Speaking of social conditioning, Wolf explores what taboo is and inadvertently contradicts himself. He reports that aside from incest, cultures also considered plethora of natural phenomena as ominous and unnatural, for example when a child was born abnormally, i.e., feet first, or when twins were born (with the latter being killed in certain cultures). So, it seems that social taboos (incest, homosexuality, menstruation, twins, etc) are somewhat arbitrary with incest being one of a few instances when a broken clock is right: inbreeding is really not ideal evolutionary.
By the way, this book made me come up with my own theory of incestuous attraction. It stands to reason that what we are attracted to stems from genetic and epigenetic factors.
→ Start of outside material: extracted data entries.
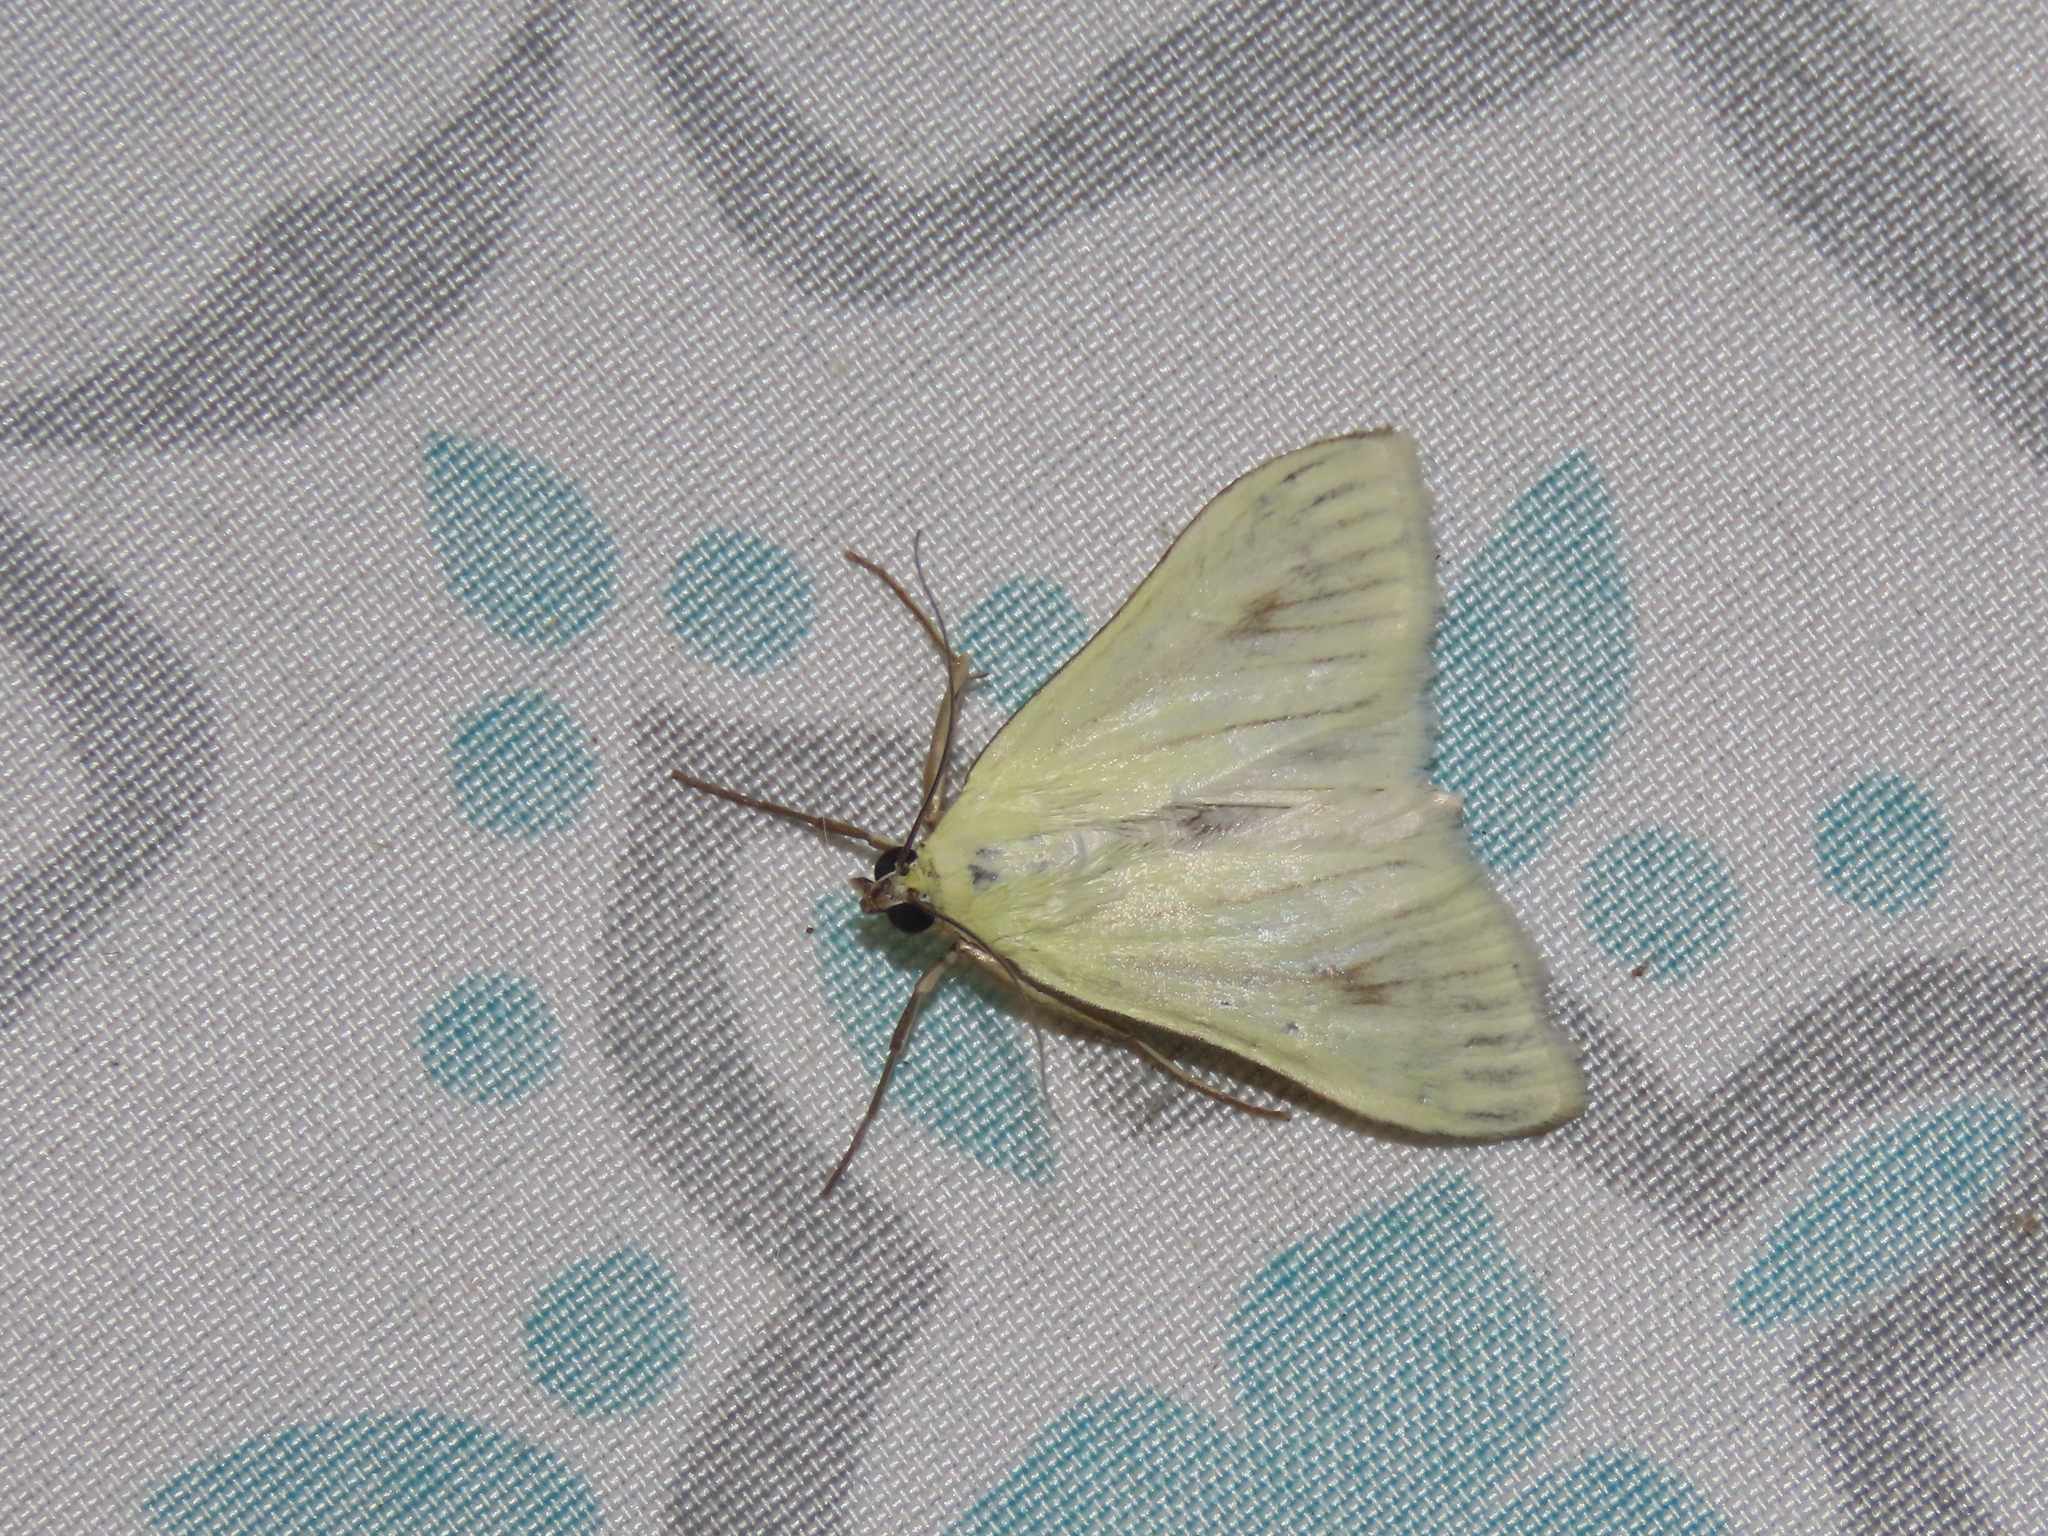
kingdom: Animalia
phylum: Arthropoda
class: Insecta
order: Lepidoptera
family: Crambidae
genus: Sitochroa
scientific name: Sitochroa palealis
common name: Greenish-yellow sitochroa moth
Since inbreeding results in a lot of disorders, individuals inclined to incestuous reproduction simply didn't survive natural selection with the majority of human not having genetic predisposition to be attracted to close relatives. Later cultural aversion was formulated: if the majority can't relate to your lived experiences, then you are the one who's wrong and should be punished.
Ahh,,, this is getting embarrassingly long.... I just wanted to say a couple more things. I find strawmanning the opposite side cringe and unconvincing if you are just A LITTLE BIT familiar with the subject at hand. Honestly, you don't even have to be read on it, just look around and see how unrealistic Wolf's arguments are. W sigmund freud or whatever.
ANd!!! The chapter on the connection between witchcraft and incest was very interesting and new to me! Not that it helped Wolf's case but!